#### Extrait du document
┌────────

L'attachement au bébé
"On l'aimait mais, mais s'y attacher, non" sont les mots de la maman présente sur le plateau. Elle explique ensuite que le prénom a été trouvé peu de temps avant la naissance du bébé, le matériel de puériculture, la semaine avant son accoucheent. Elle refusait que son mari touche son ventre, il n'avait pas le droit d'embrasser ou de parler à son ventre. "Je mettais une barrière pour ne pas qu'on aime ce bébé". Elle poursuit "on l'aimait tous les deux mais on espérait qu'une chose; qu'elle parte et qu'on ait jamais besoin de prendre cette décision à deux de faire une interruption de grossesse".
Et le papa dans tout cela?
Les papas sont tout aussi éprouvés que les mamans. Ils se sentent la responsabilité d'être le soutien des mamans. Il semblerait qu'ils ne s'autorisent pas à faire part ou sentir leurs émotions. Ils tentent de tenir et de faire bonne figure (notamment lorsquil y a des ainés). Après coup, à distance de la naissance, quand les choses sont organisées, ces papas ressentent les effets les effets de tout ce stress accumulé (ce qui a été le cas chez nous également).
L'après, la relation avec bébé
La grossesse est un tel calvaire que l'accouchement apparait comme une délivrance, on est soulagé qu'il soit là, finalement ce n'est que le début de l'inquiétude pour la santé du bébé, un autre marathon débute. "Dès sa naissance il a subi sa batterie d'examen, ce n'est pas un super démarrage dans la vie..."

└────────

#### Informations fournies
┌────────

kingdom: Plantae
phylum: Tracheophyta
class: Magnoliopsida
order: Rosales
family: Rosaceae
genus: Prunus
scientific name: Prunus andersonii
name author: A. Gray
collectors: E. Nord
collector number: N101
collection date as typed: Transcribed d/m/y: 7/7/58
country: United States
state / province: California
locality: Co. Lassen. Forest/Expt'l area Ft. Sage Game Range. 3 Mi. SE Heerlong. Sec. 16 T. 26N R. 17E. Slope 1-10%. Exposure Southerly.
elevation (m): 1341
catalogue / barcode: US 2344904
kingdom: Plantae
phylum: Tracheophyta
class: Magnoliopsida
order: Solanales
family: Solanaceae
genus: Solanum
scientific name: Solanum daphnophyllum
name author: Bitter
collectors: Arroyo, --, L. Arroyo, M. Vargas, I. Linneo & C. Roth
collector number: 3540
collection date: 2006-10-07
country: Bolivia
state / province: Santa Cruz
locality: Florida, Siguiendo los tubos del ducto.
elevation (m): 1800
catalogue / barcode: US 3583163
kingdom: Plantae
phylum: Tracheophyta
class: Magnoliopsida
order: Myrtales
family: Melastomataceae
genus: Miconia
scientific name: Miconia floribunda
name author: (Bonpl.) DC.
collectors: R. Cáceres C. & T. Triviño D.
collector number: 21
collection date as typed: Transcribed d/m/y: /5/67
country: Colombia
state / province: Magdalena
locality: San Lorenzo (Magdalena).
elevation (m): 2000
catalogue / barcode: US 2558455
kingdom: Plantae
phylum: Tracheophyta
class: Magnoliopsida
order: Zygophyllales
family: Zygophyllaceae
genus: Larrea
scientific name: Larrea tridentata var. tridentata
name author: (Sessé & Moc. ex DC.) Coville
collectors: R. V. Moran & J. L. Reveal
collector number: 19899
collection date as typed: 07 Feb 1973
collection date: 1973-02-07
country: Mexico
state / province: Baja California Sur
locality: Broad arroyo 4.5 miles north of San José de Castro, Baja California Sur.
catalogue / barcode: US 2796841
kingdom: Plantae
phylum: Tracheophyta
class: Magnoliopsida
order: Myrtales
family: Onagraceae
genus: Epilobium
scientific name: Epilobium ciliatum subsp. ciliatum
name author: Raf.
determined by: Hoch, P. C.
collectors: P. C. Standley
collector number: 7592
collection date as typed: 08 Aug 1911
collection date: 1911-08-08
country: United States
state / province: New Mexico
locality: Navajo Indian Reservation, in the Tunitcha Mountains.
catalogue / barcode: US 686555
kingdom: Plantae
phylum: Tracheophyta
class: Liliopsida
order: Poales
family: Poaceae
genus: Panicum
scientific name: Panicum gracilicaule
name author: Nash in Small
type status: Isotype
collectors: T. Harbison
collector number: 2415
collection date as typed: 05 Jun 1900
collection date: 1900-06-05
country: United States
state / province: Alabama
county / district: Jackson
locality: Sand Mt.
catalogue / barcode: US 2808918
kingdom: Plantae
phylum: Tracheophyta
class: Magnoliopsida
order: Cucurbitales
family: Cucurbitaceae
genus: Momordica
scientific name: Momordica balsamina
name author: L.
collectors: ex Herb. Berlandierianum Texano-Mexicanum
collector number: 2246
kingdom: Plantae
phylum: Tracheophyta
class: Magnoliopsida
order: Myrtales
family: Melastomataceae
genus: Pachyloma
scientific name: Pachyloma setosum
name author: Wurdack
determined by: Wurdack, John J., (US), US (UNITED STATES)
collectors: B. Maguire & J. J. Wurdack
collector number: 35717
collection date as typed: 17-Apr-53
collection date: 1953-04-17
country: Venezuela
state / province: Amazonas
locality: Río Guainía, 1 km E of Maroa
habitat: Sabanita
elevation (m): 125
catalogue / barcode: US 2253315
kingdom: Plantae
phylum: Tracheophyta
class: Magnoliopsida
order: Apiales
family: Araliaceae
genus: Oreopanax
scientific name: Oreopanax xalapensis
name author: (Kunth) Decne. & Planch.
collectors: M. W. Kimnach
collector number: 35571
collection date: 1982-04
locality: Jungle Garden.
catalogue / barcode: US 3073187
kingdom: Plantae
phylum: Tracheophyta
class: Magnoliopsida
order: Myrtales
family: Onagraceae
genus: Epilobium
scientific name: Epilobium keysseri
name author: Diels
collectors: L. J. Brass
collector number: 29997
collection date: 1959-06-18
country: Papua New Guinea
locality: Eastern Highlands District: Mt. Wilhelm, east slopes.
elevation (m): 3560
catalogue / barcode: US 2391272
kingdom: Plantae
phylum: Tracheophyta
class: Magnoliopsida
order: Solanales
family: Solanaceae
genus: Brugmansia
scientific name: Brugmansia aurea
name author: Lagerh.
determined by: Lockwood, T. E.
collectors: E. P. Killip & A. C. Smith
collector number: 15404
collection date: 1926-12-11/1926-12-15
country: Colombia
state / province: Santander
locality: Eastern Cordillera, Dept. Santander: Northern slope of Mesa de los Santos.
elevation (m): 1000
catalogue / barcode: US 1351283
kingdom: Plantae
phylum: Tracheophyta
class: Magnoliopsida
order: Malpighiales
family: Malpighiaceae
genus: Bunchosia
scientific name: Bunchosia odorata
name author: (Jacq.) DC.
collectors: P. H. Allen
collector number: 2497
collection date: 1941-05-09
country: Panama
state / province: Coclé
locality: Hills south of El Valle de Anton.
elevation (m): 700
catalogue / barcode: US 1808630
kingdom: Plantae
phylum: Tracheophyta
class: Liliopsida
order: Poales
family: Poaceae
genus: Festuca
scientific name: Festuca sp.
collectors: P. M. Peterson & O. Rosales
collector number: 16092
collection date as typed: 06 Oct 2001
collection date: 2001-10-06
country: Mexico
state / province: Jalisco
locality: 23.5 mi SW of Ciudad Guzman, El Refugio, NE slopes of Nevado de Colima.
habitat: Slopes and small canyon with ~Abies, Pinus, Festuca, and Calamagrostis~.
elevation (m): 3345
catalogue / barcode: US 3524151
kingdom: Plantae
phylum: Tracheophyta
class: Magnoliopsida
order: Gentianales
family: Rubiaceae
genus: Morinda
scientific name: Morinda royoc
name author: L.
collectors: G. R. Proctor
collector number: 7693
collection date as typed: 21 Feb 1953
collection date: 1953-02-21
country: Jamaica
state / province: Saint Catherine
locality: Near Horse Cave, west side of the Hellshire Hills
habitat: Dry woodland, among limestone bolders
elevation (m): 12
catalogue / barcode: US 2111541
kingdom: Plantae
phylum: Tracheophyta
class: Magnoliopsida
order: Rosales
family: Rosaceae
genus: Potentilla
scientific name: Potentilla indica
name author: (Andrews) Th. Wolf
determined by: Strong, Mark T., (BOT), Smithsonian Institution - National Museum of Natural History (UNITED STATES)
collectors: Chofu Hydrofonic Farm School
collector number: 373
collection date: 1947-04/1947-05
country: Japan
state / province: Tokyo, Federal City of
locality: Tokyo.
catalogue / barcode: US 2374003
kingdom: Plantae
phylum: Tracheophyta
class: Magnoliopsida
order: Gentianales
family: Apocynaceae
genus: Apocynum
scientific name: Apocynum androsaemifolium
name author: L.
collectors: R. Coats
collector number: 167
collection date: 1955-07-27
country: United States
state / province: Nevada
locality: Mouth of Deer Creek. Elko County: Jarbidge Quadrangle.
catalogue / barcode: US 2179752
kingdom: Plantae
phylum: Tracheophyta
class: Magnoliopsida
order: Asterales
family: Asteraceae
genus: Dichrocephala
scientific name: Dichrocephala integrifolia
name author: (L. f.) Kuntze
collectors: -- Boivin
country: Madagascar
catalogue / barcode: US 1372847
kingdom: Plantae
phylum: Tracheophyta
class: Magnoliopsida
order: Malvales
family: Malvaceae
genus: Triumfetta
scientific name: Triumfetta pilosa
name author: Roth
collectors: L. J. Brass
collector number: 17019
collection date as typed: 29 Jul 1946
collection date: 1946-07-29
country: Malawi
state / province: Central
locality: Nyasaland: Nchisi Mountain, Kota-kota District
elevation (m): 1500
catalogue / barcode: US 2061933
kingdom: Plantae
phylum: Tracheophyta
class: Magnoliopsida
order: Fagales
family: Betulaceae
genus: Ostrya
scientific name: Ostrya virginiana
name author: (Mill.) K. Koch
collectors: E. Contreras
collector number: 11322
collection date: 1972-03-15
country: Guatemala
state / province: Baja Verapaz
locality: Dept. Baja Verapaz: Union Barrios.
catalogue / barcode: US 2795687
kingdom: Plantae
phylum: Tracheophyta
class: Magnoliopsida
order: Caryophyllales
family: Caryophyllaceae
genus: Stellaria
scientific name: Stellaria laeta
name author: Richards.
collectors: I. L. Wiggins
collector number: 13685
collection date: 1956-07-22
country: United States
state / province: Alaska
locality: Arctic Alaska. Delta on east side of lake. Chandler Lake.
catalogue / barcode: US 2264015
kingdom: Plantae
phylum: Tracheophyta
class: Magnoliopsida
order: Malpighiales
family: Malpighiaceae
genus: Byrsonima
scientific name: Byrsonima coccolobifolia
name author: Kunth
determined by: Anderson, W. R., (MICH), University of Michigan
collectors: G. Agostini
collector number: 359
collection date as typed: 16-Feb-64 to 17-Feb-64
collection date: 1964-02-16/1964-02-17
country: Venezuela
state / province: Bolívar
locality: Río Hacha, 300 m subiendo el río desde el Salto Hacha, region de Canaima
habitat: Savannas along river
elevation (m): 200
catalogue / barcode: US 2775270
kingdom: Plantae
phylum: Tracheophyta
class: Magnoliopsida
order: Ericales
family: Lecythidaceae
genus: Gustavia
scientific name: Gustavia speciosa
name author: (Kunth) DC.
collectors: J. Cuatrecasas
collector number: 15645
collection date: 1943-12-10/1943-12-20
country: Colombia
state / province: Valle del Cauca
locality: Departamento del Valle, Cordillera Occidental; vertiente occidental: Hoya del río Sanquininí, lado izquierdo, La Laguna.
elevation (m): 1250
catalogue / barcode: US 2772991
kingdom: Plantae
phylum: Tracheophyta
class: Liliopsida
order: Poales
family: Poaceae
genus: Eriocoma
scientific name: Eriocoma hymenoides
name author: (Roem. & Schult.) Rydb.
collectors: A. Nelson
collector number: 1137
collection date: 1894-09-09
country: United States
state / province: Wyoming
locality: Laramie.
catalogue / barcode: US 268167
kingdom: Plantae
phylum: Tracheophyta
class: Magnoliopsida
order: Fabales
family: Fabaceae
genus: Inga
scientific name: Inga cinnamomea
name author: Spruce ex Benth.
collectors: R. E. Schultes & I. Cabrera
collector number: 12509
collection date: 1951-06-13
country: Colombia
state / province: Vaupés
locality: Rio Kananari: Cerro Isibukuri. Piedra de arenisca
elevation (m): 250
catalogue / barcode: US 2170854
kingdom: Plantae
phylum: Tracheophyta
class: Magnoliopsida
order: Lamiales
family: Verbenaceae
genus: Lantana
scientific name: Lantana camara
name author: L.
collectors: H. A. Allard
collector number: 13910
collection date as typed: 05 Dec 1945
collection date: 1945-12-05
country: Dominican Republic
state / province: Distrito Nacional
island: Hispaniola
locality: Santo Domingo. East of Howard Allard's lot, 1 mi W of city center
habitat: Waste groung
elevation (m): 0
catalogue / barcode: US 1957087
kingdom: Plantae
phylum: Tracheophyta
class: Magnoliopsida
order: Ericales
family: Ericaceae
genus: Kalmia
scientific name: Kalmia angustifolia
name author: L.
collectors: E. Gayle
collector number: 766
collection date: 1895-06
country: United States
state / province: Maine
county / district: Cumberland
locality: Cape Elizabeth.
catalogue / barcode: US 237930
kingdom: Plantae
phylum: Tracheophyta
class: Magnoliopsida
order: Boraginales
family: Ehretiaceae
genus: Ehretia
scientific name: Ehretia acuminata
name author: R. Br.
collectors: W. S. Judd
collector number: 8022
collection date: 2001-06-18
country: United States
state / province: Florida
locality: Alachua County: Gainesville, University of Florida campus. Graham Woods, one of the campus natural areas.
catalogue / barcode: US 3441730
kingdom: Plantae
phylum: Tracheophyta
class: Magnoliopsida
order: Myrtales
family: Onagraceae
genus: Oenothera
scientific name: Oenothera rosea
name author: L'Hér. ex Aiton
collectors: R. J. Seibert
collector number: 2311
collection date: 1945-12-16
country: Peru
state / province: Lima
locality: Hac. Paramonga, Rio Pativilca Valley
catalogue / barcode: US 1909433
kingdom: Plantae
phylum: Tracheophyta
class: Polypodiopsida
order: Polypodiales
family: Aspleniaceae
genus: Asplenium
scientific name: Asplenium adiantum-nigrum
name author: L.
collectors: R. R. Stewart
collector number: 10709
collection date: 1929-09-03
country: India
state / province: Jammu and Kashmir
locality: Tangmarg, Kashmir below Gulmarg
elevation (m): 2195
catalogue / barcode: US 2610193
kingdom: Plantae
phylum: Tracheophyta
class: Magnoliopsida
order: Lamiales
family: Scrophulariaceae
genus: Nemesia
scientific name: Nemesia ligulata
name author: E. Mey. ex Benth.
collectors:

└────────

#### Exercices
**a.** Dans l'extrait sur l'attachement au bébé pendant la grossesse, qu'est-ce que la maman refusait que son mari fasse ?
**b.** Prolongez l'extrait sur l'attachement au bébé pendant la grossesse, en reprenant après sa dernière phrase.

#### Réponses attendues
**a.** Elle refusait qu'il touche son ventre, qu'il l'embrasse ou qu'il lui parle.

**b.**
Les deux mamans présentes sur le plateau s'accordent pour dire que ces bébés sont aujourd'hui des enfants qu'elles ont tendances à surprotéger, à laisser un peu tout faire, plus que pour leurs autres enfants en tout cas. L'une d'elle a eu peur tout le temps, les cinq premiers mois, maintenant elle est plus détendue sur le sujet.
Le docteur rajoute qu'il se tisse entre le bébé et ses parents, un lien complexe. c'est un enfant qui reste suspect car l'ombre de la maladie est toujours là, prête à cerner ces enfants. Le sparents tentent souvent de rattraper ce qui n'a pas été vécu durant la grossesse. Il conclut en disant que ce sont des enfants précieux au yeux de leurs parents, encore plus précieux que les autres enfants, a qui on laisse un peu tout passer.
Je ne peux m'empêcher de poser mon avis sur ce point. Je suis d'accord sur l'idée que le bébé reste "suspect". J'ai vraiment tendance à observer Raphaëlle, à veiller à ce qu'elle n'ait pas de retard de motricité, à me demander si telle ou telle chose est liée au RCIU qu'elle a subi durant la grossesse. Je ne suis pas plus tolérante à son égard que si la grossesse s'était passée de façon idyllique , en tout cas je ne le crois pas. Je ne pourrais comparer que s'il y a un deuxième bébé un jour... C'est un bébé précieux bien sûr.
Moi aussi j'ai voulu qu'elle parte, j'ai fait de la moto, eu des comportements à risque pour provoquer une fausse couche. Je m'en veux évidemment d'avoir pensé cela, d'avoir agi pour, alors qu'lle se battait pour vivre dans mon ventre. C'est difficile de ne pas être marqué par ces évènements mais il faut maintenant aller de l'avant et lui offrir une vie aussi belle que la grossesse a été angoissante.